Scan the lines below for the string "label" and copy every one that has it.

Version comparison data:
**********
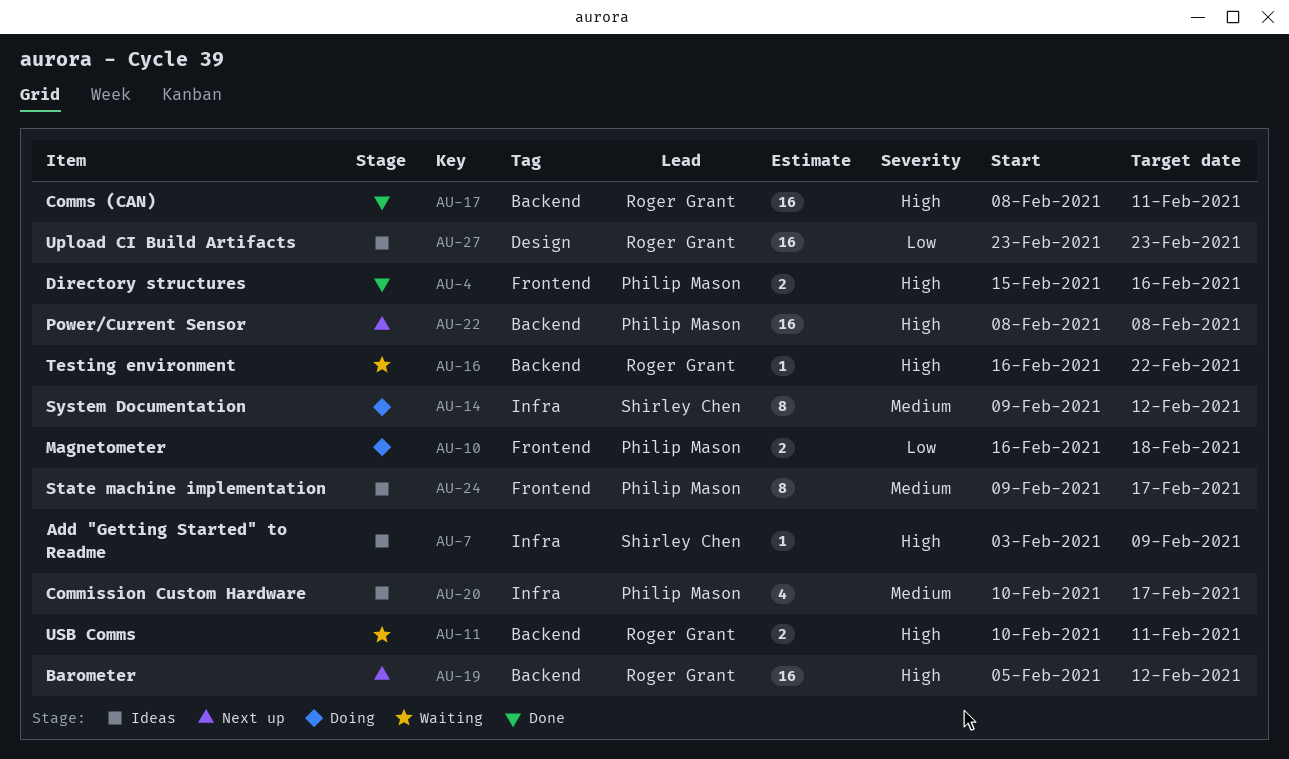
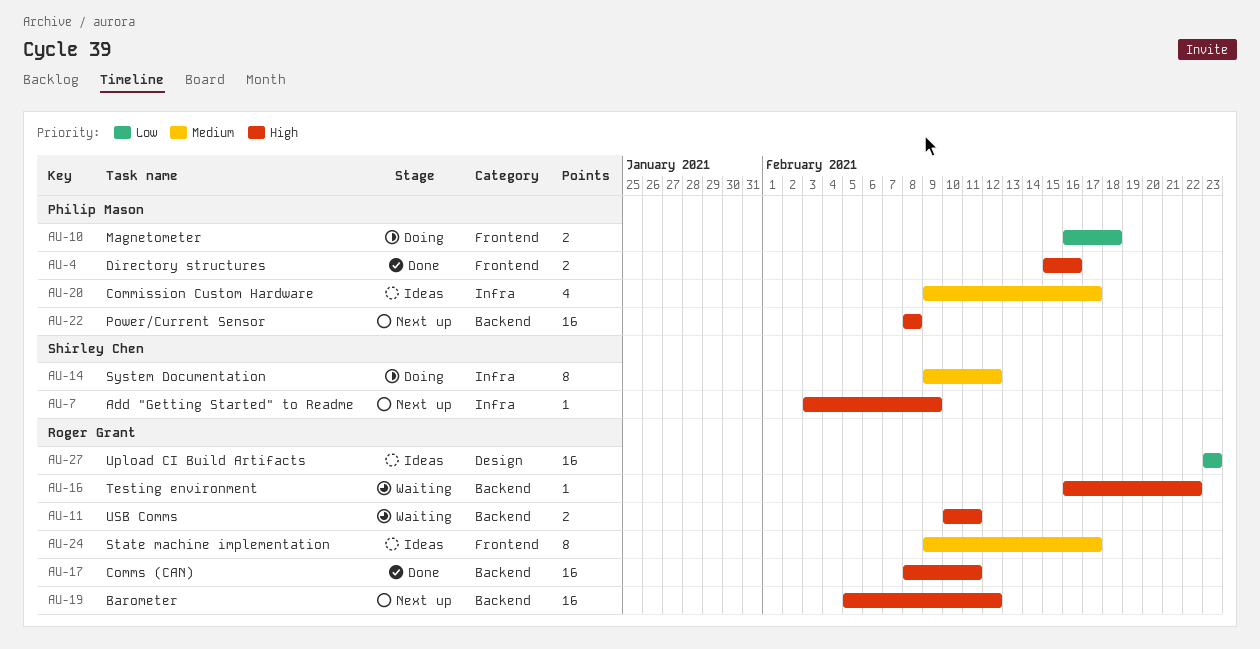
AU-7, status: Ideas -> Next up
AU-20, start: Feb 10 -> Feb 9
AU-24, owner: Philip Mason -> Roger Grant

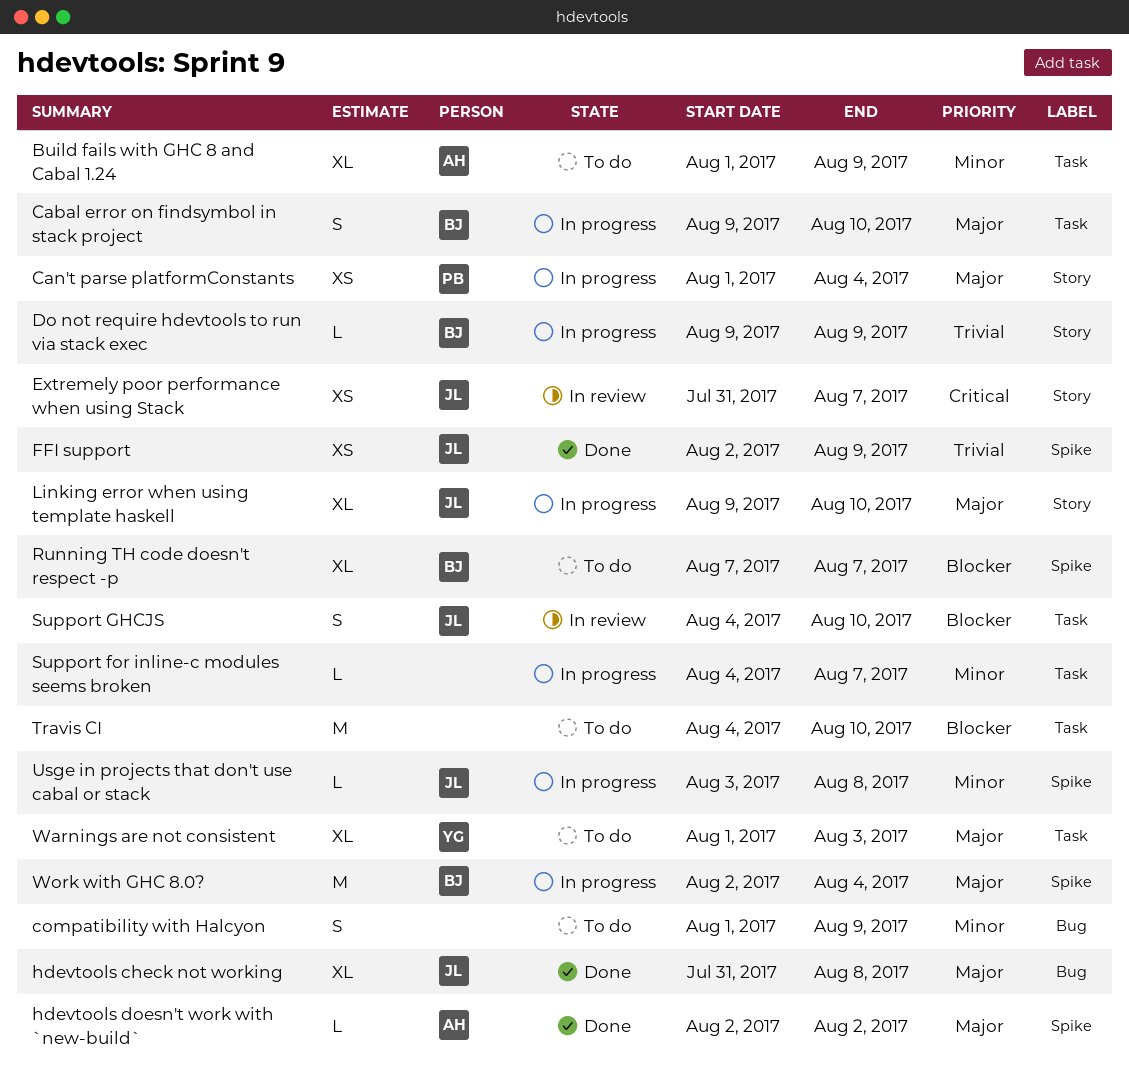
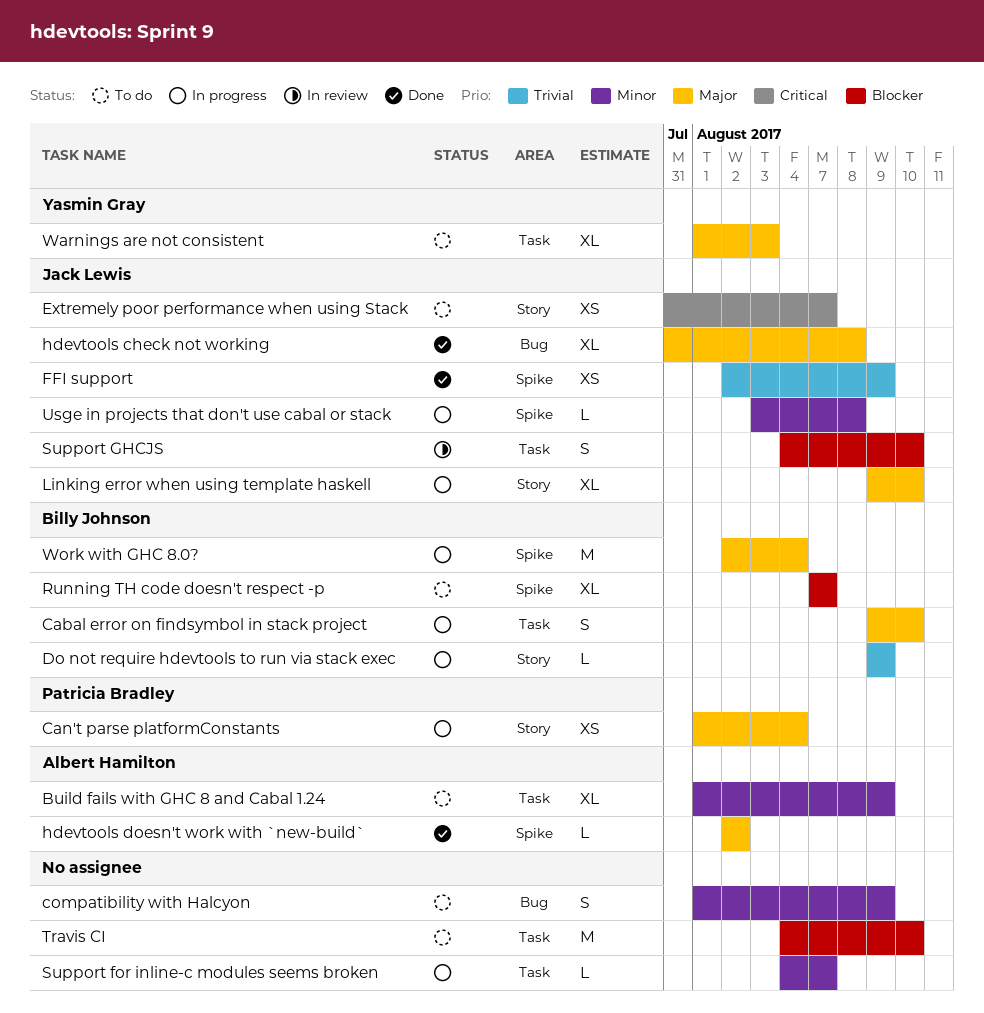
Extremely poor performance when using Stack, status: In review -> To do

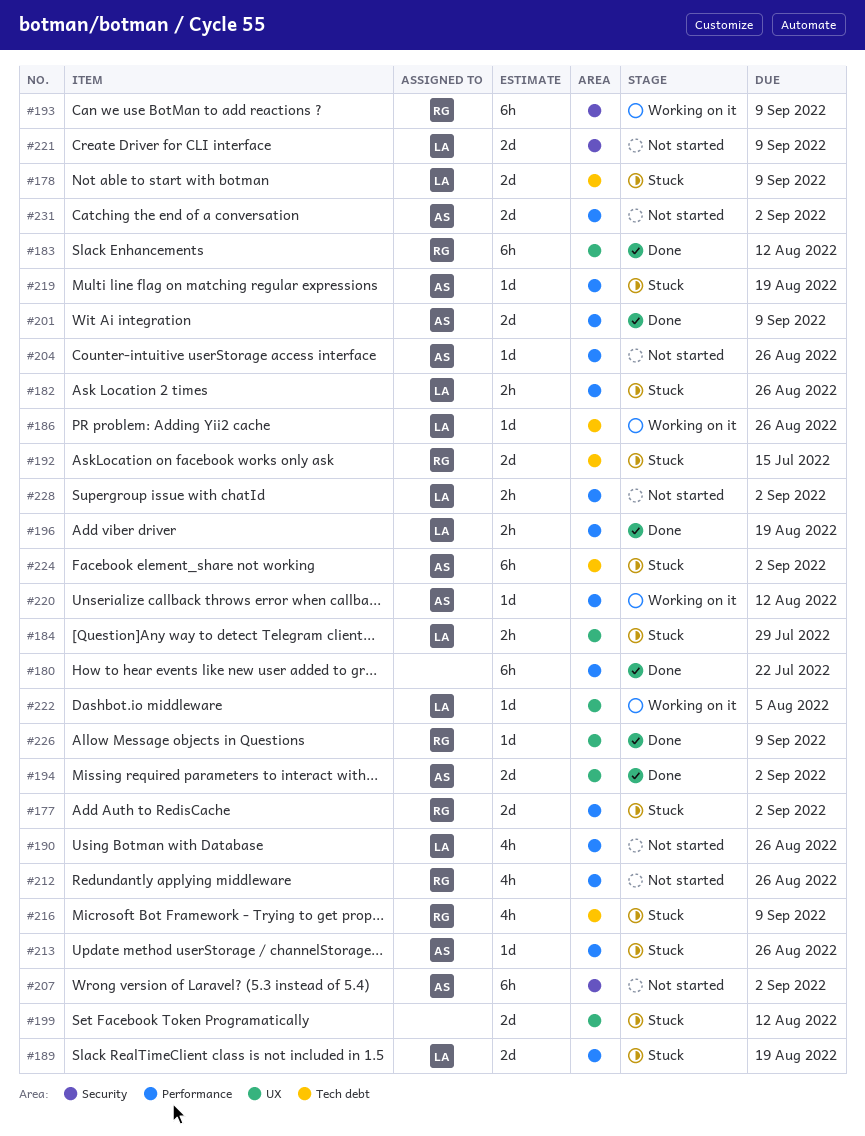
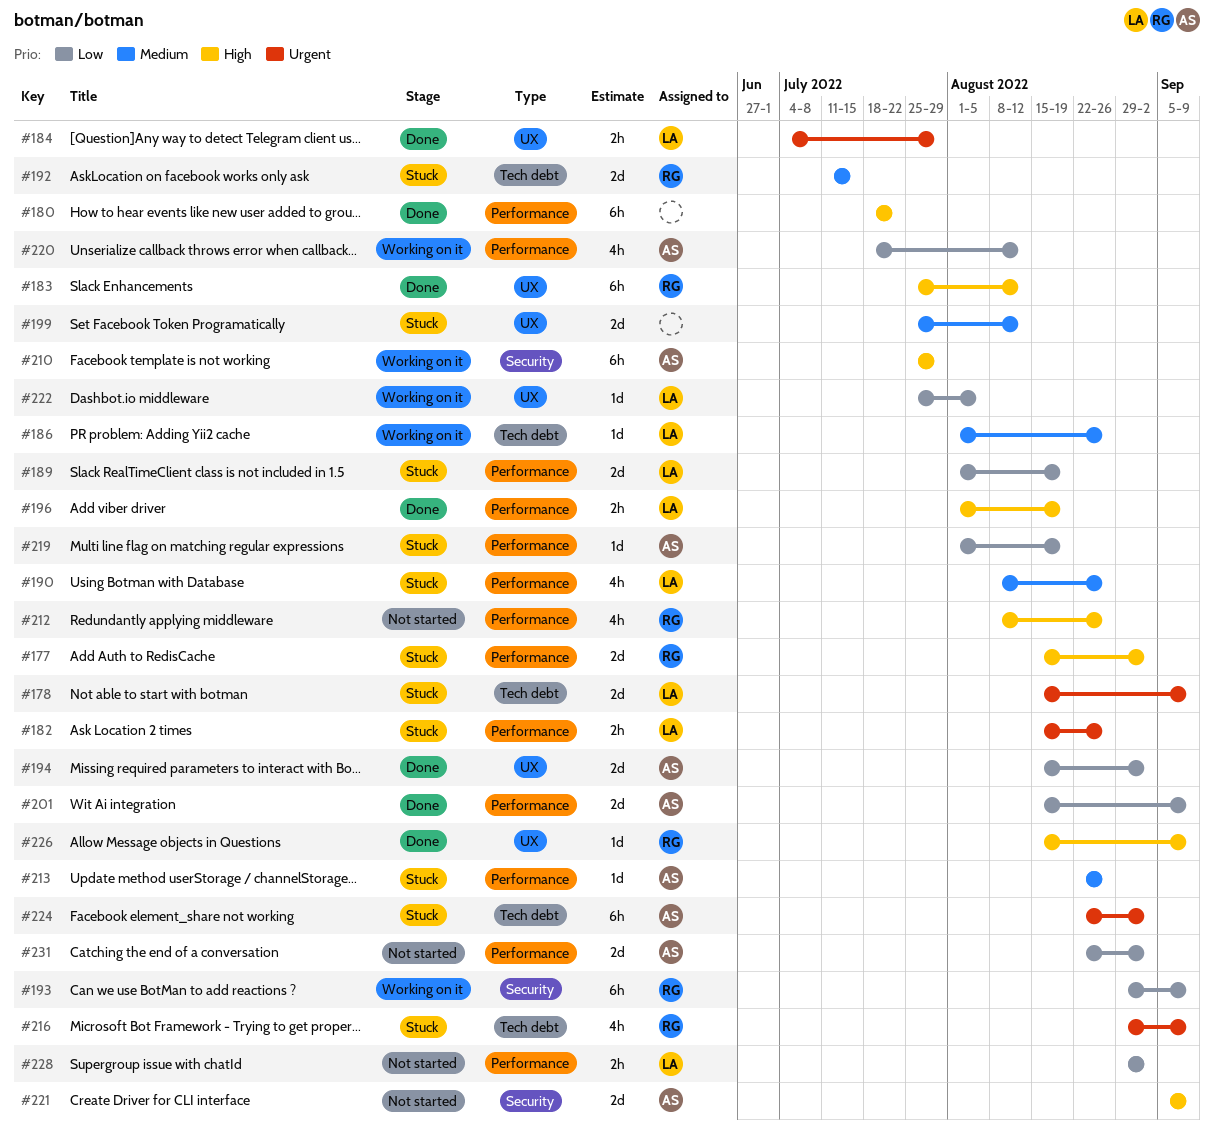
#184, status: Stuck -> Done
#190, status: Not started -> Stuck
#204: present -> none
#207: present -> none
#210: none -> present
#220, estimate: 1d -> 4h
#221, owner: LA -> AS

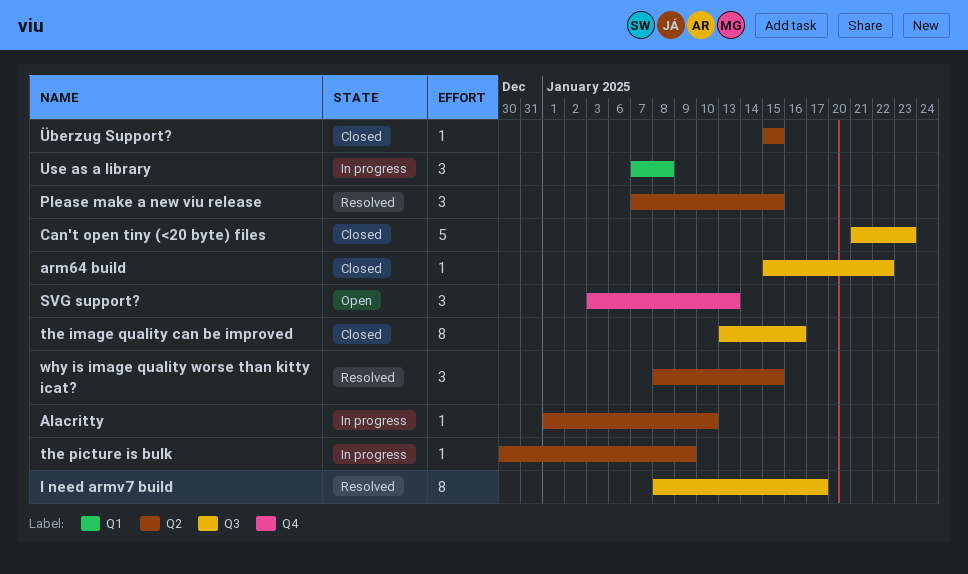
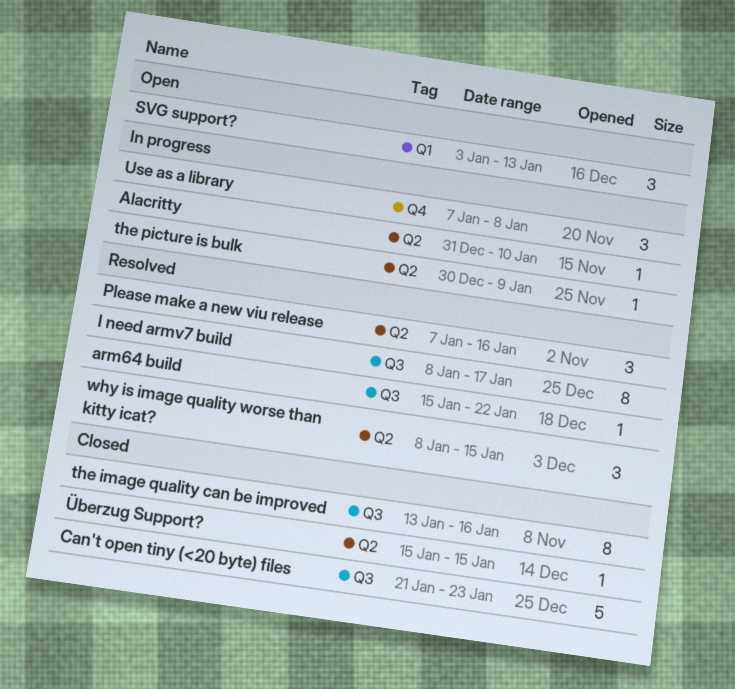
Alacritty, start: Jan 1 -> Dec 31
arm64 build, status: Closed -> Resolved
Please make a new viu release, due: Jan 15 -> Jan 16
SVG support?, label: Q4 -> Q1
Use as a library, label: Q1 -> Q4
**********
SOLVED EXERCISE:
SVG support?, label: Q4 -> Q1
Use as a library, label: Q1 -> Q4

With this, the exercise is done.